### [The problem]
For the entries below, count the lines that contain the word "middle" and reply with that number only.

### [Data]
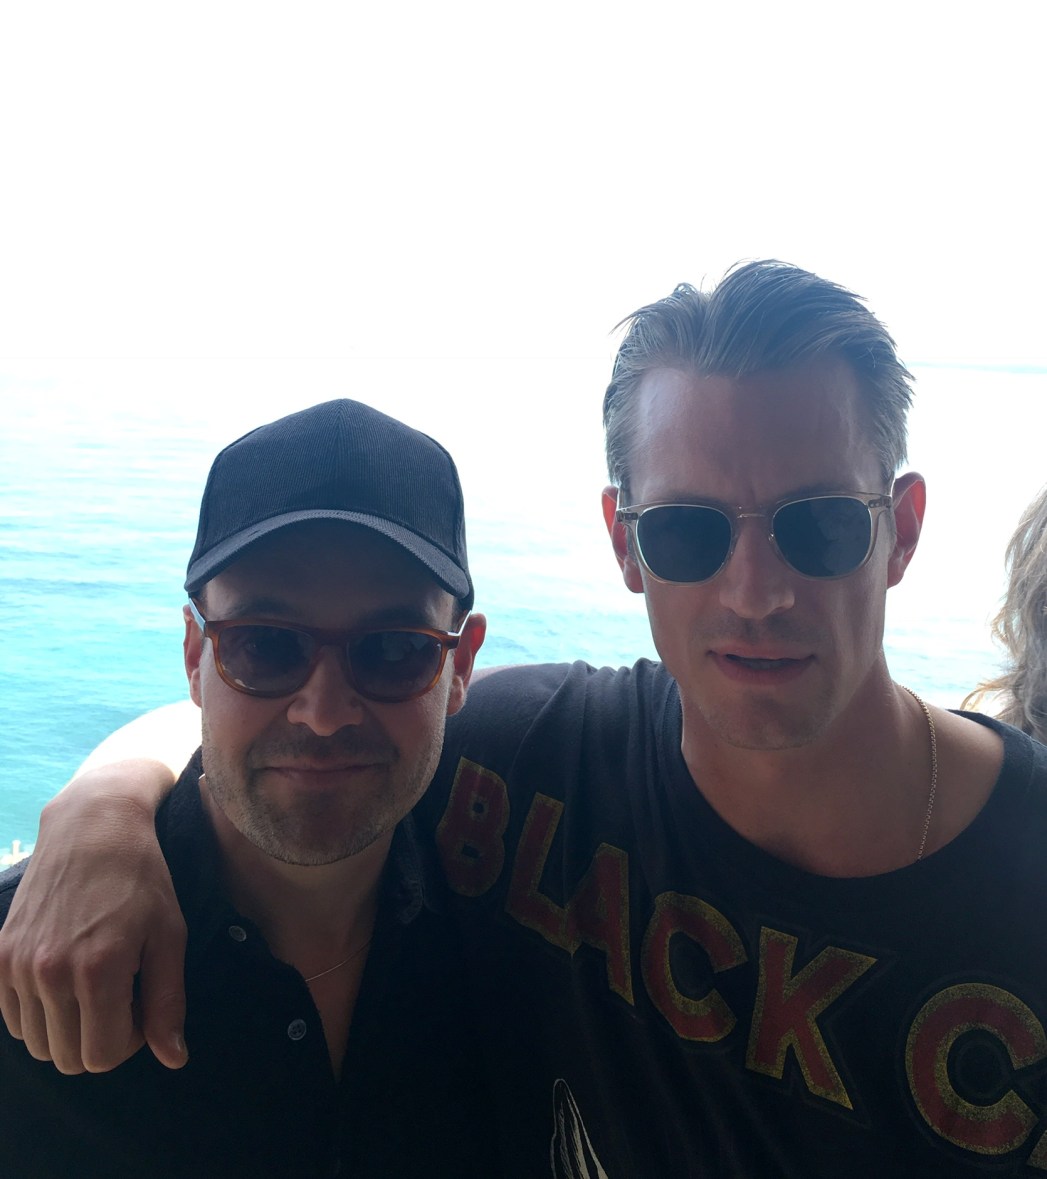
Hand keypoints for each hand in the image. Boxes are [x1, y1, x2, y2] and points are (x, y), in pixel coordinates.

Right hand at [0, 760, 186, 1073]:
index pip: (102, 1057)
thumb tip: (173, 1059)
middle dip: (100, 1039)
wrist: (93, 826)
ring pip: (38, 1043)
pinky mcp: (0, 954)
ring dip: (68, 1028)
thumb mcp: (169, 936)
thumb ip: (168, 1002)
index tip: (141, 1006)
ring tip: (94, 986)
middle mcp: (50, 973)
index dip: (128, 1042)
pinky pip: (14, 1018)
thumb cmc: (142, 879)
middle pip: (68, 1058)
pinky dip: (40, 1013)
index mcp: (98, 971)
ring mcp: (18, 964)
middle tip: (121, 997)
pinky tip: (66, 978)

--

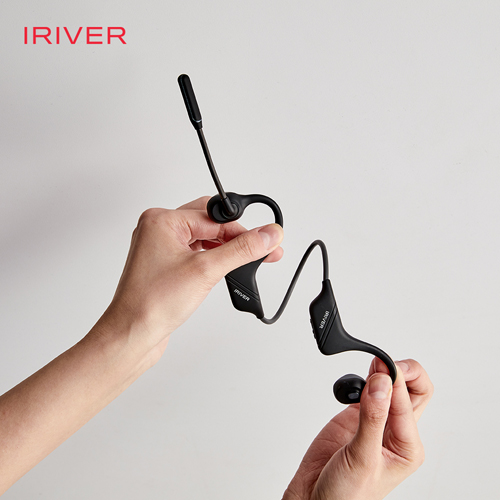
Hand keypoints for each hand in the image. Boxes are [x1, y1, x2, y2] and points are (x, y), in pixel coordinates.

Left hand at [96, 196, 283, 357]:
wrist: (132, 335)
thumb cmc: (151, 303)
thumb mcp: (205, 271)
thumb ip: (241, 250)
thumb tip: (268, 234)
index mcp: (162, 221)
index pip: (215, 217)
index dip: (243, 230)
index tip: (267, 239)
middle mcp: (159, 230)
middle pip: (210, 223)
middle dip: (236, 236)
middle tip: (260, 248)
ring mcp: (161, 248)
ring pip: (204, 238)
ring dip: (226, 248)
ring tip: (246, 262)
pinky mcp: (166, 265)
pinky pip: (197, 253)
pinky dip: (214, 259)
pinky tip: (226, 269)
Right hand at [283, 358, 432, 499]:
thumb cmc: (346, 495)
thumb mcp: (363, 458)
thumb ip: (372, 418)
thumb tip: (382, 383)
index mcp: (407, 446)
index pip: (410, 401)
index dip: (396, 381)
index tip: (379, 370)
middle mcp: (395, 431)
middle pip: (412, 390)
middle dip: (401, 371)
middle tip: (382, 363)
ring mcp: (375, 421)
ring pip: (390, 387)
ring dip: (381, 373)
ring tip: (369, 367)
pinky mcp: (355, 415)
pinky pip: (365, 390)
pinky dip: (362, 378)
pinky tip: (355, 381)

### [Output below]
12